Serdar usulca başını sese doğru çevirdi. Tebessüm etti. Elini kendisine uzatılan ele uzattı.
“Yoksa uyuyan en güzel prense mi demeliydim?”
Hemen karşısında oturdu.
Serdar, “Emekli prensler de oluyor mu?” karşılığını verdi.
“Kilo mu aldın sen?”
Yunus kendisine alıcı gözüyle baktı:
“Sanmam baba ya.. en son tartıldığımda 70 kiloydum. Hala 70 gözüküyorum. Ama göbek.. daha fazla spor yapmalıyım. Sanem validemiz nasıllar? Böyle tek başına çapkınlıklar yaptığını duymasın?”
Serdar hafif bir kahkaha attı:
“Lan git işine.. hanımla beni küstüreceksin.”
Garson yanlarına geldi. Birer kahve söylediler. Serdar bir de elmalı nargile istedi. Garson istenilenleri getirip bıraktı.
“Hayırdır Baba?” diye konuştu Yunus. “Böyle mektep kaçkınları gibi en arkalara gizlenmişsin.. hayır, yani çapkınlık falan ise..” dedi gülerek.
Serdar söze nasıl başlayacağını düşünür gibiydi. Nargileden bir nefes aldı. Kahvesinden bir yudum içti. Yunus’a baktı. Başını ona doğru eğdi:
“Böyle gerekiyor. Şimdi sana bir takım evraklar vereceğim. Yanıma geç. Arkamız duvarda olsun ki başka gözler görmesin.”

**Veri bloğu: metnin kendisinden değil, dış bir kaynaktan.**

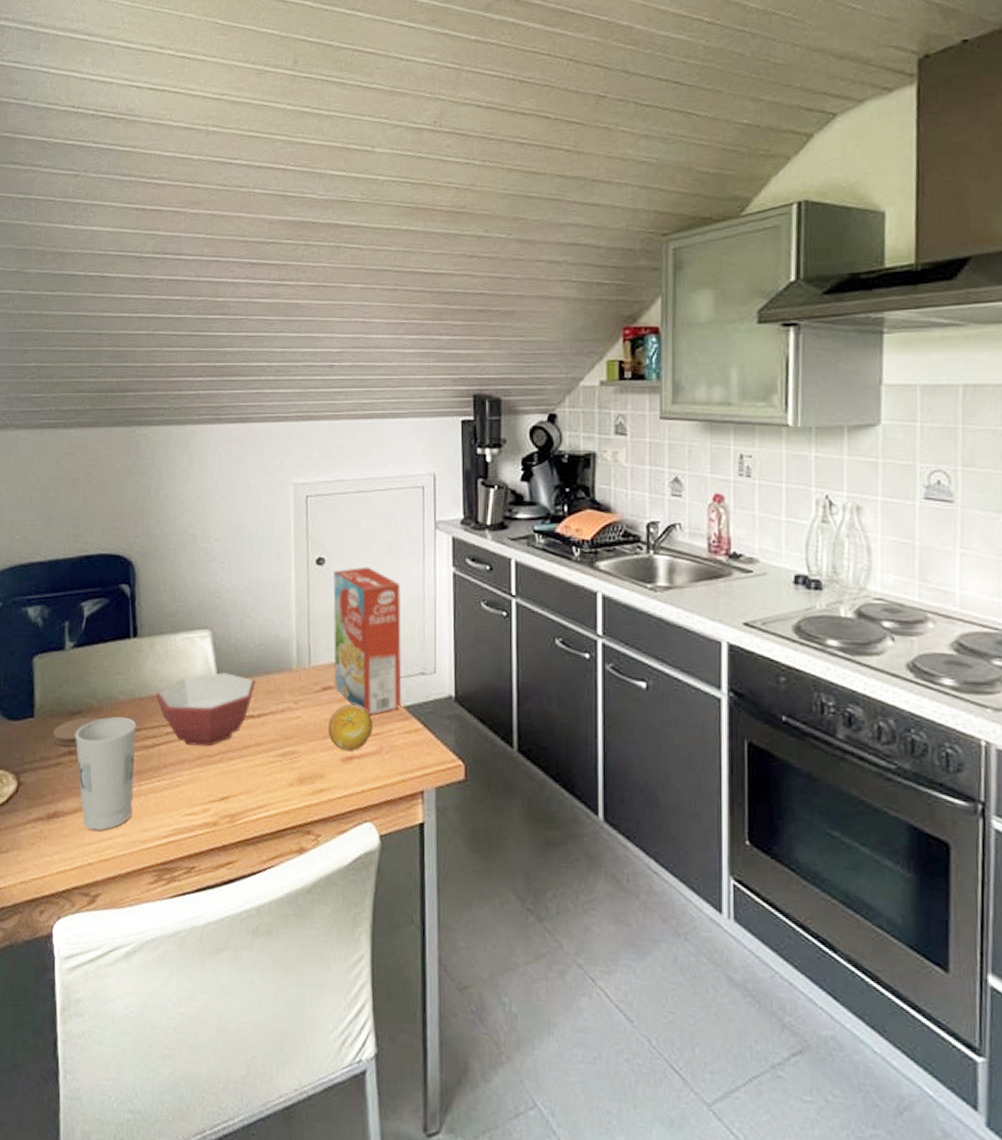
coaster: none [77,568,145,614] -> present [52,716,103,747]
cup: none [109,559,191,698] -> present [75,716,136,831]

Yunus denileni yaptı. Serdar çantadan evrakları çıkardı sakınarak. 12 adet fotoğraf. Yaşları hemen hemen aynı. Serdar Yunus’un gözlerinin fal taşı gibi açıldığını, renginin solduğunu fark etti.
“Bu.. bunlar.. bu yazılanlar..” diye fısıldadı. “Bunları nereden buldun baba? Bu inanılmaz!”
Bir yandan fotoğraflara bakıyor bir yandan şaşkınlıktan ne diyeceğini bilemez bir halde kıvranıyordu. Fotoğrafları emekli komisere geri uzattı. Adam fotoğrafları çantaya koydu.
“Baba bunları nereden, nasıl elde ettin? Şaka mı bu?”
“Ne şakası?” diye çıkıştı yaşlı adam. “İşin en pis tarafı da bu ya. Bunları Fuat’ın evinde buldum.”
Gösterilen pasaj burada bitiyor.